During your treatment, we may collect information about you. This Privacy Notice advises you what that information might be and how we may use that information. Please contact us if you have any questions.
You can contact us by telephone on + 44 (0)203 397 7779, email us at firstname.lastname@example.org or write to us at: Queen Anne Street Medical Centre, 18-22 Queen Anne Street, London, W1G 8HU.
Professor Adrian Wilson is our data controller.
We share personal/special data with other clinicians involved in your care such as nursing staff, other surgeons, physiotherapists and radiologists. We also share your personal/special data if we are advised by law such as in the case of a public health issue.
We collect information about you at several stages in your treatment and contact with us.
When you complete a form on our website, we will receive your email address and the details of your condition. This is information will form part of your patient record on our practice management system. This is stored on a secure cloud server, based in the UK, and maintained by the IT software company K M Medical Ltd. All connections made to this cloud based practice management software are via a Secure Socket Layer Protocol (SSL).
When you call us, if you are booking an appointment, we will collect the data detailed below.
Name, date of birth, address, telephone, email, GP details, National Health Service (NHS) Number and details of your condition.
When you book an appointment, we will ask you for your name, postal address, email address, date of birth and contact telephone numbers. This is in order to enter your information into our booking system. We need to record all your contact information as we may also need to contact you before your appointment to advise you of any changes to the date and time.
You will usually book an appointment with one of our practice secretarial team. They will ask you some questions about the nature of your knee problem. We record this information on a booking form so we can advise Professor Wilson in advance of your appointment the medical condition you are seeking treatment for.
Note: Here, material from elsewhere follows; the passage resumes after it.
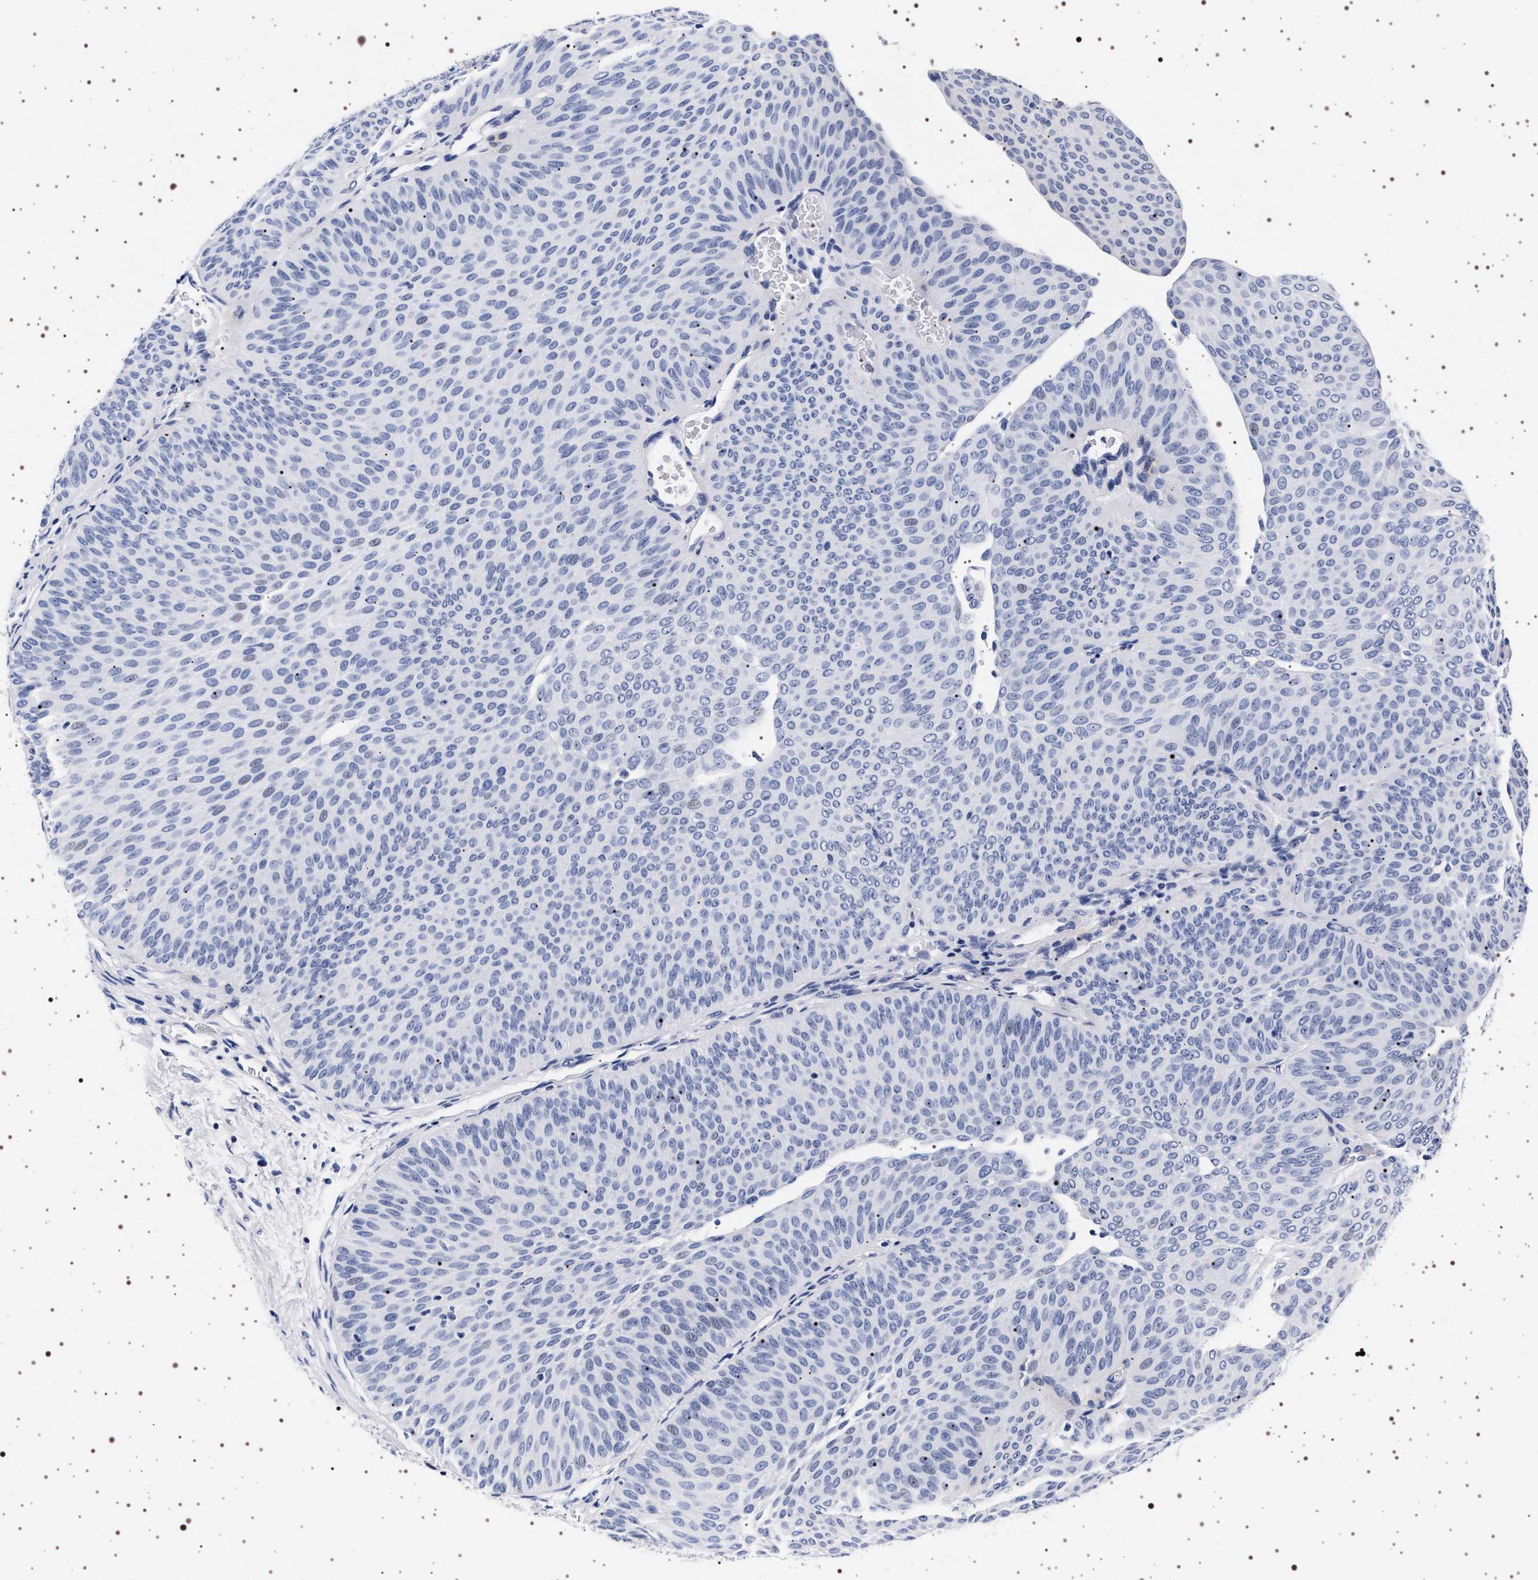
{"staining": {"intensity": "negative", "quantity": "none", "location": "none"}, "tissue": "urothelial cancer", "cell_type": "Tumor cells", "image_type": "cancer", "snomed": [{"axis": "morphology", "description": "Urothelial carcinoma, Low grade"}, {"axis": "topography", "description": "Urinary bladder"}], "caption": "The image shows no staining of tumor cells in urothelial cancer.", "gene": "SYN1", "patient": {"sex": "female", "age": 60}}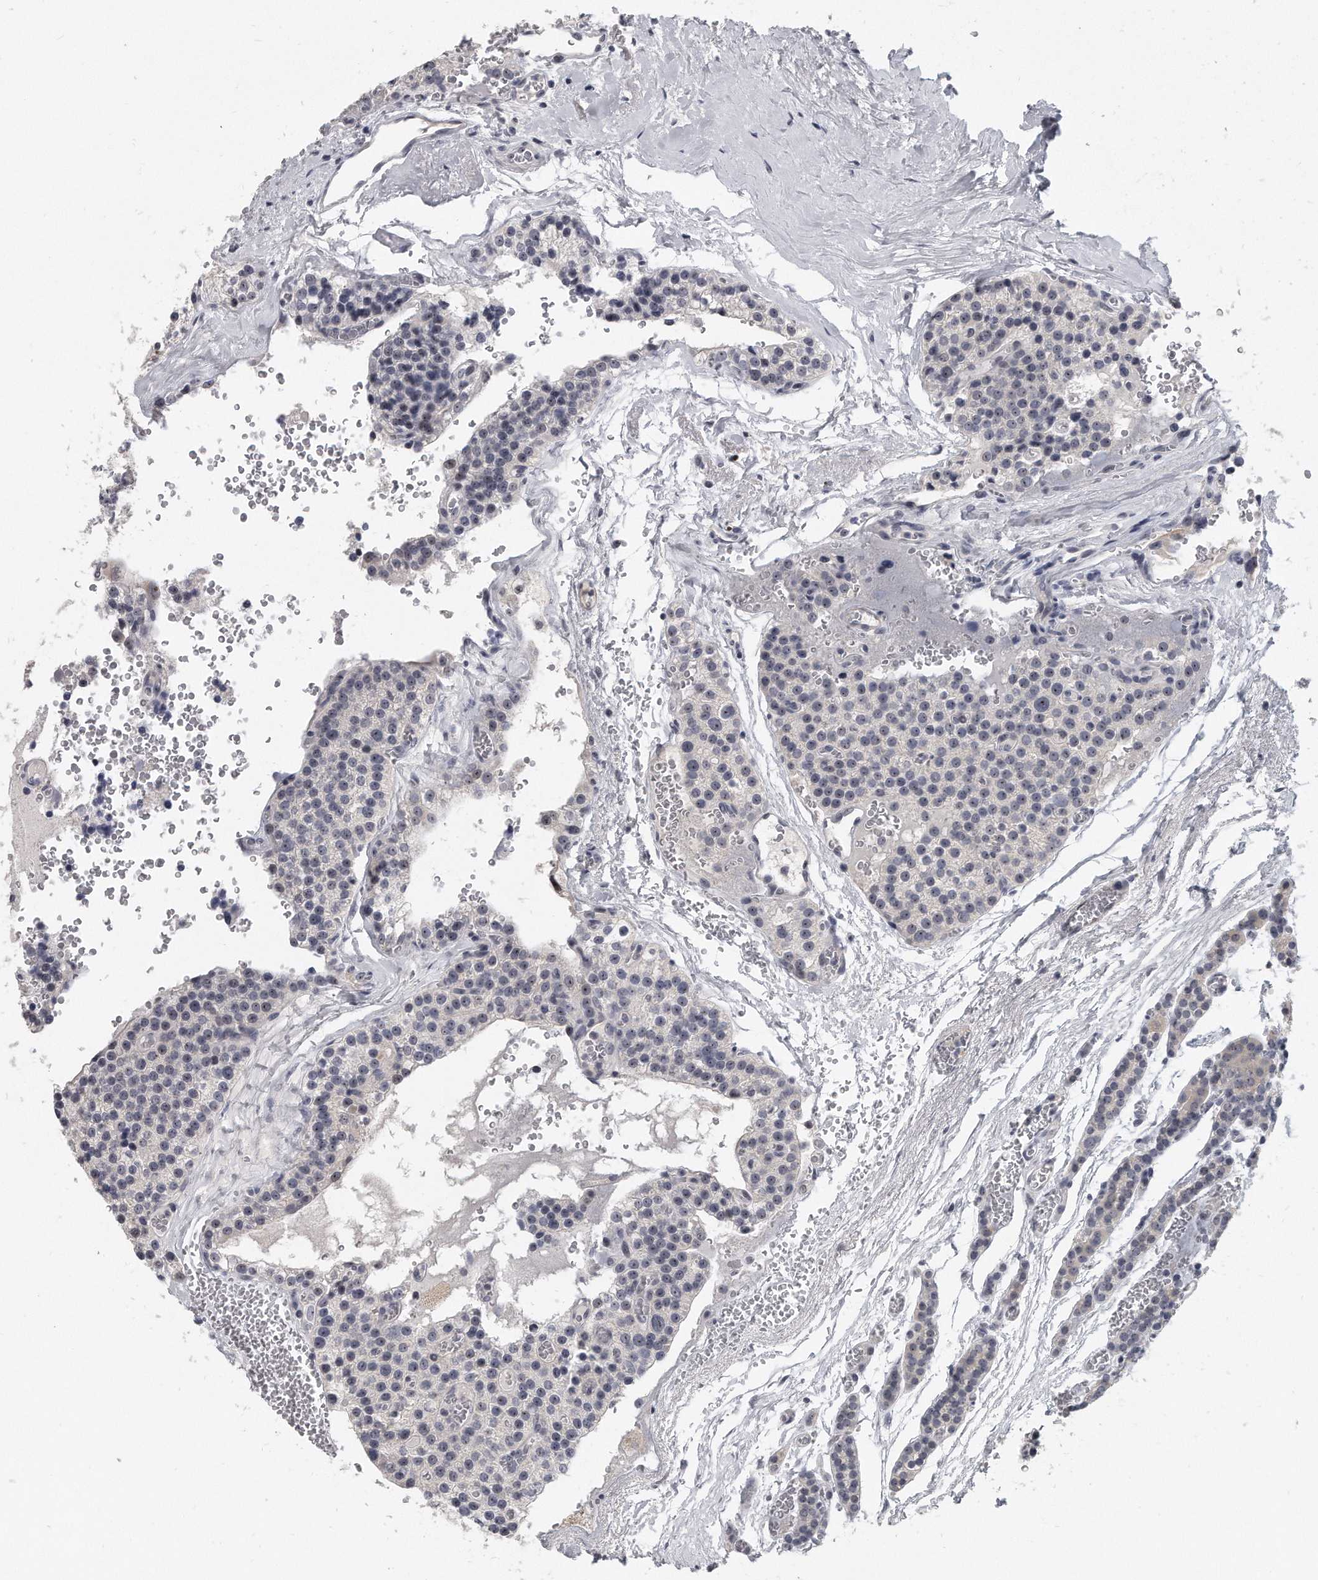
{"staining": {"intensity": "negative", "quantity": "none", "location": "none"}, "tissue": "parathyroid gland", "cell_type": "Glandular cells", "image_type": "normal", "snomed": [{"axis": "morphology", "description": "Normal tissue, NOS"}, {"axis": "topography", "description": "Parathyroid gland"}], "caption": "A high-resolution histopathology image shows immunohistochemistry (IHC) staining of benign parathyroid gland, which demonstrates no significant staining in glandular cells.", "gene": "TFCP2L1", "patient": {"sex": "female", "age": 64}}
During your consultation with Professor Wilson, he will ask you for details of your injury or knee condition, how long you have been suffering from a knee problem, how it came about and your aspirations for treatment. This information will be recorded by Professor Wilson in your confidential medical records. This information allows Professor Wilson to keep a detailed history of your case, which he will update each time you meet. He will also use this information to advise your general practitioner (GP) on your diagnosis and any treatment you may go on to receive under his care.
These medical records will be stored electronically within our practice management system. This is stored on a secure cloud server, based in the UK, and maintained by the IT software company K M Medical Ltd. All connections made to this cloud based practice management software are via a Secure Socket Layer Protocol (SSL).
If you need to have any tests or scans, such as an MRI, X-ray or blood test, we will record the findings of these in your medical records. This is so that Professor Wilson can access all your information each time you see him.
These medical notes will be stored electronically within our practice management system.
All the patient data referenced above is centrally stored/saved within a practice management application. The data is encrypted at the database level. This means that even if the data itself was compromised, the data itself remains unreadable without the appropriate decryption.
All connections made to the data, via clinical and medical secretary staff is made via a secure socket layer protocol. (SSL).
Whilst patient data being saved to local notebook devises is kept to a minimum, Laptops that contain any patient data, such as Professor Wilson’s Notebook computer is encrypted at the Disk level.
Appropriately secure passwords are used to log in to all devises, including mobile phones.
All data is stored only within UK boarders, and not internationally.
Every effort is made to ensure security patches on all computers, including antivirus, and firewall is both appropriate and up to date. Regular IT audits are maintained to ensure this remains the case.
All emails containing patient identifiable data is encrypted between the sender and the recipient.
All staff are trained around these important points of data integrity.
Physical security is also periodically reviewed, physical access to Hampshire Knee/patient information is controlled. There is no uncontrolled 3rd party access, communal or public access to staff areas of the clinical environment – visitors are all required to sign in, and patients are also all “by appointment”.
We need to inform you how we use and store your data.
Every patient has the right to ask us for the data that we keep on them. When you request information from us, this is known as subject to an access request.
Where there is an inaccuracy in the information we have collected about you, you can ask us to amend those details accordingly. Information relating to your medical diagnosis is not included.
Whilst we able to erase any information we hold about you personally as a result of a telephone call or email enquiry, we are legally obliged to retain your medical history in line with NHS policy. More information can be viewed here – https://www.nhs.uk/chq/Pages/1889.aspx?CategoryID=68
You retain your right to object, see below.
As a patient you have the right to ask us to stop processing their data. At this point we will be unable to continue your treatment, during which period we are obliged to record your data.
The right to data portability allows individuals to obtain and reuse their personal data for their own purposes across different services. Legally we have to keep your medical records, so patients do not have the right to data portability.
You have the right to object to us using your data for marketing purposes. You have the right to lodge a complaint with a supervisory authority at any point, for example The Information Commissioner’s Office (ICO).